Karen, thanks for the tip. I've changed the settings to that for now...TypeKey users can comment immediately, everyone else's comments go into a moderation queue. Will see how it goes.
it seems the spammers have created a tremendous intolerence to persons who are a bit different.
for example, so much social injury has occured because of spam, that persons who are socially creating a grammer to describe a social protest of sorts can find themselves classified as spam rather than thought provokers.
i did have my p2p thing erased: it was a serious alternative to pharmaceutical research. after being entertained by pfizer reps one day and forrest reps the next, i am beginning to realize that the studies that support me giving out their meds are not as good as my wiki/blogged ideas that intersect with signal processing and quantifing the "frontline health care network"
I think it would control the variables and determine the true prevalence of efficacy of a particular medicine.
but hey, it was unformed and rough, though i felt it was relavent to your academic theme.

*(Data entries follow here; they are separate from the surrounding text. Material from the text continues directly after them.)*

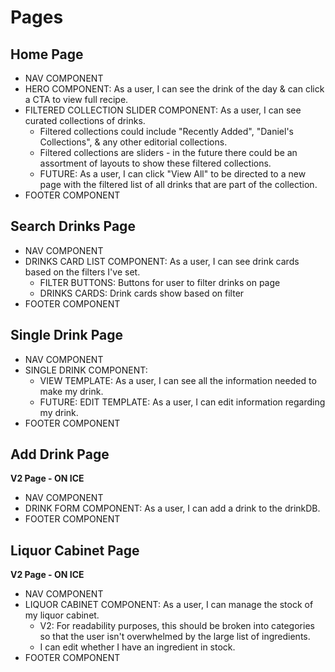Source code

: # Pages

## Home Page

- NAV COMPONENT
- HERO COMPONENT: As a user, I can see the drink of the day & can click a CTA to view full recipe.
- FILTERED COLLECTION SLIDER COMPONENT: As a user, I can see curated collections of drinks.
  - Filtered collections could include "Recently Added", "Daniel's Collections", & any other editorial collections.
  - Filtered collections are sliders - in the future there could be an assortment of layouts to show these filtered collections.
  - FUTURE: As a user, I can click "View All" to be directed to a new page with the filtered list of all drinks that are part of the collection.
- FOOTER COMPONENT

## Search Drinks Page

- NAV COMPONENT
- DRINKS CARD LIST COMPONENT: As a user, I can see drink cards based on the filters I've set.
  - FILTER BUTTONS: Buttons for user to filter drinks on page
  - DRINKS CARDS: Drink cards show based on filter
- FOOTER COMPONENT

## Single Drink Page

- NAV COMPONENT
- SINGLE DRINK COMPONENT:
  - VIEW TEMPLATE: As a user, I can see all the information needed to make my drink.
  - FUTURE: EDIT TEMPLATE: As a user, I can edit information regarding my drink.
- FOOTER COMPONENT

## Add Drink Page

**V2 Page - ON ICE**

- NAV COMPONENT
- DRINK FORM COMPONENT: As a user, I can add a drink to the drinkDB.
- FOOTER COMPONENT

## Liquor Cabinet Page

**V2 Page - ON ICE**

- NAV COMPONENT
- LIQUOR CABINET COMPONENT: As a user, I can manage the stock of my liquor cabinet.
  - V2: For readability purposes, this should be broken into categories so that the user isn't overwhelmed by the large list of ingredients.
  - I can edit whether I have an ingredient in stock.
- FOOTER COMPONENT
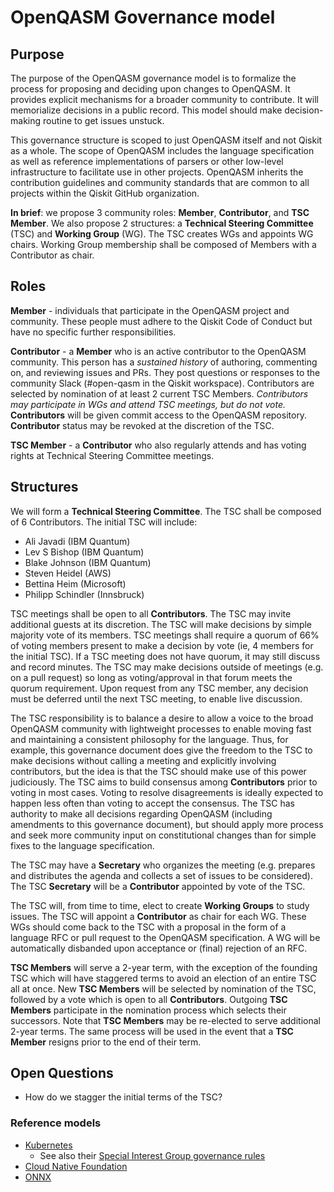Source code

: # OpenQASM Governance model

## Purpose

The purpose of the OpenQASM governance model is to formalize the process for proposing and deciding upon changes to OpenQASM. It provides explicit mechanisms for a broader community to contribute. It will memorialize decisions in a public record. This model should make decision-making routine to get issues unstuck.

This governance structure is scoped to just OpenQASM itself and not Qiskit as a whole. The scope of OpenQASM includes the language specification as well as reference implementations of parsers or other low-level infrastructure to facilitate use in other projects. OpenQASM inherits the contribution guidelines and community standards that are common to all projects within the Qiskit GitHub organization.

**In brief**: we propose 3 community roles: **Member**, **Contributor**, and **TSC Member**. We also propose 2 structures: a **Technical Steering Committee** (TSC) and **Working Group** (WG). The TSC creates WGs and appoints WG chairs. Working Group membership shall be composed of Members with a Contributor as chair.

## Roles

**Member** - individuals that participate in the OpenQASM project and community. These people must adhere to the Qiskit Code of Conduct but have no specific further responsibilities.

**Contributor** - a **Member** who is an active contributor to the OpenQASM community. This person has a *sustained history* of authoring, commenting on, and reviewing issues and PRs. They post questions or responses to the community Slack (#open-qasm in the Qiskit workspace). Contributors are selected by nomination of at least 2 current TSC Members. *Contributors may participate in WGs and attend TSC meetings, but do not vote.* **Contributors** will be given commit access to the OpenQASM repository. **Contributor** status may be revoked at the discretion of the TSC.

**TSC Member** - a **Contributor** who also regularly attends and has voting rights at Technical Steering Committee meetings.

## Structures

We will form a **Technical Steering Committee**. The TSC shall be composed of 6 Contributors. The initial TSC will include:
* Ali Javadi (IBM Quantum)
* Lev S Bishop (IBM Quantum)
* Blake Johnson (IBM Quantum)
* Steven Heidel (AWS)
* Bettina Heim (Microsoft)
* Philipp Schindler (Innsbruck)

TSC meetings shall be open to all **Contributors**. The TSC may invite additional guests at its discretion. The TSC will make decisions by simple majority vote of its members. TSC meetings shall require a quorum of 66% of voting members present to make a decision by vote (ie, 4 members for the initial TSC). If a TSC meeting does not have quorum, it may still discuss and record minutes. The TSC may make decisions outside of meetings (e.g. on a pull request) so long as voting/approval in that forum meets the quorum requirement. Upon request from any TSC member, any decision must be deferred until the next TSC meeting, to enable live discussion.

The TSC responsibility is to balance a desire to allow a voice to the broad OpenQASM community with lightweight processes to enable moving fast and maintaining a consistent philosophy for the language. Thus, for example, this governance document does give the freedom to the TSC to make decisions without calling a meeting and explicitly involving contributors, but the idea is that the TSC should make use of this power judiciously. The TSC aims to build consensus among **Contributors** prior to voting in most cases. Voting to resolve disagreements is ideally expected to happen less often than voting to accept the consensus. The TSC has authority to make all decisions regarding OpenQASM (including amendments to this governance document), but should apply more process and seek more community input on constitutional changes than for simple fixes to the language specification.

The TSC may have a **Secretary**  who organizes the meeting (e.g. prepares and distributes the agenda and collects a set of issues to be considered). The TSC **Secretary** will be a **Contributor** appointed by vote of the TSC.

The TSC will, from time to time, elect to create **Working Groups** to study issues. The TSC will appoint a **Contributor** as chair for each WG. These WGs should come back to the TSC with a proposal in the form of a language RFC or pull request to the OpenQASM specification. A WG will be automatically disbanded upon acceptance or (final) rejection of an RFC.

**TSC Members** will serve a 2-year term, with the exception of the founding TSC which will have staggered terms to avoid an election of an entire TSC all at once. New **TSC Members** will be selected by nomination of the TSC, followed by a vote which is open to all **Contributors**. Outgoing **TSC Members** participate in the nomination process which selects their successors. Note that **TSC Members** may be re-elected to serve additional 2-year terms. The same process will be used in the event that a **TSC Member** resigns prior to the end of their term.

## Open Questions

* How do we stagger the initial terms of the TSC?


### Reference models

* [Kubernetes](https://github.com/kubernetes/community/blob/master/governance.md)
    - See also their [Special Interest Group governance rules](https://github.com/kubernetes/community/blob/master/committee-steering/governance/sig-governance.md)
* [Cloud Native Foundation](https://github.com/cncf/foundation/blob/master/charter.md)
* [ONNX](https://github.com/onnx/onnx/tree/master/community)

i think that the spammers would destroy such real efforts at finding real science.
stef
thats more fair: i submitted what i think is important view: lets see if its read and considered
Liz, how do you avoid having this error message display after someone comments on your site?
"Use of uninitialized value in substitution (s///) at plugins/Blacklist/lib/Blacklist/App.pm line 44."
It seems relatively common, based on the forums at Jay Allen's site.
When someone leaves a comment on one of my MT3.121 blogs, this message shows up. The comment still goes through, but why the wonkiness?
See, for example, http://www.chlt.org/~gwilliams/zombie
MT customer support told me it's a Blacklist problem, and they don't support 3rd-party applications. Jay Allen says it's an MT problem, so he has no solutions. Any thoughts?